The psychophysiological research laboratory, located in Morrison Hall, consists of a room for the subject, complete with a comfortable chair and video monitor, and an adjoining room from which the researcher controls and monitors the equipment. Janssen provides subjects with as much privacy as possible, and subjects place the devices such as the RigiScan into position by themselves with no one observing. Janssen notes that there is an inevitable selection effect involved in doing sexual research, in that people with more conservative sexual attitudes who don't feel comfortable about being observed are less likely to volunteer for such studies. All the researcher can do is offer as much comfort and privacy as possible, and allow many "back-out" points along the way should the subject change his mind during the proceedings. With the recent installation of equipment in the lab, Janssen realizes a goal he had when he came to the Kinsey Institute in 1995 and anticipates increasing the scope of research at the institute.

Janssen is also working with Brian Foresman, a clinical assistant professor of medicine at the IU School of Medicine, who runs the school's Sleep Laboratory, in studying nocturnal erections.
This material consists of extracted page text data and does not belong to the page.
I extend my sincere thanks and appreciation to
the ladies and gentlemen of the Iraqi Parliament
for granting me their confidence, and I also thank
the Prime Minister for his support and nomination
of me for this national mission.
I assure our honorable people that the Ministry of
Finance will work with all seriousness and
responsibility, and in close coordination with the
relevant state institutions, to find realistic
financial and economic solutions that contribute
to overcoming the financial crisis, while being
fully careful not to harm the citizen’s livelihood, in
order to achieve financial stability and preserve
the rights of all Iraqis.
These occur during the rapid eye movement stage of sleep, during which the central mechanisms for inhibition seem to be switched off. Examining physiological responses (e.g., cardiovascular responses) during this stage of sleep could shed light on the basic neurophysiological processes involved in inhibition.
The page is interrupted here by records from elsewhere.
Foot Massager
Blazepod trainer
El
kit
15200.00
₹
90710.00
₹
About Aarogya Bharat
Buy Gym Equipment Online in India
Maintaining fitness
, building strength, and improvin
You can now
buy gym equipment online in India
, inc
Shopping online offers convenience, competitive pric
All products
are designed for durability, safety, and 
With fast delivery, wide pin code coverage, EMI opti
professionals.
Although psychophysiological research is new for the institute, there is one important way in which Janssen's work is a return to the type of work done by Alfred Kinsey. "Most of the research on sexual arousal has involved comparison between groups, for example, dysfunctional and functional men," Janssen notes. "What we're doing is looking at variations within the general population, in what often has been viewed as the control group. Basically what we're doing is comparable to what Kinsey did. He was looking at variations in the general population, too."

As Janssen and Bancroft refine the new model for sexual response in men, they also hope to learn how the inhibition/excitation indices relate to behavior. Their theory is that men at the high-inhibition end of the scale will be inherently more prone to sexual dysfunction, while men at the low-inhibition end will be inherently more prone to high-risk and "problem" sexual behavior. Thus this research could help in understanding such problems as date rape, unplanned pregnancy, and the spread of sexually transmitted diseases. Citing the fact that people continue to contract HIV despite prevention efforts, Janssen states, "Although many researchers are studying, for example, the role of personality, the perception of risk, and situational factors such as alcohol usage in high-risk and 'problem' sexual behavior, almost no attention has been paid to the more specifically sexual aspects of these behaviors." Explaining the potential importance of focusing attention on these aspects, Janssen points out that "sexual arousal may mediate the effects of risk perception or alcohol use on high-risk sexual behaviors. Also, the interaction between personality and disposition to sexual arousal may prove to be an important predictor of sexual risk taking." This novel research program, according to Bancroft, "not only promises to broaden our understanding of basic sexual physiology, it may also fill an important gap in the current campaign to understand and modify high-risk sexual behavior."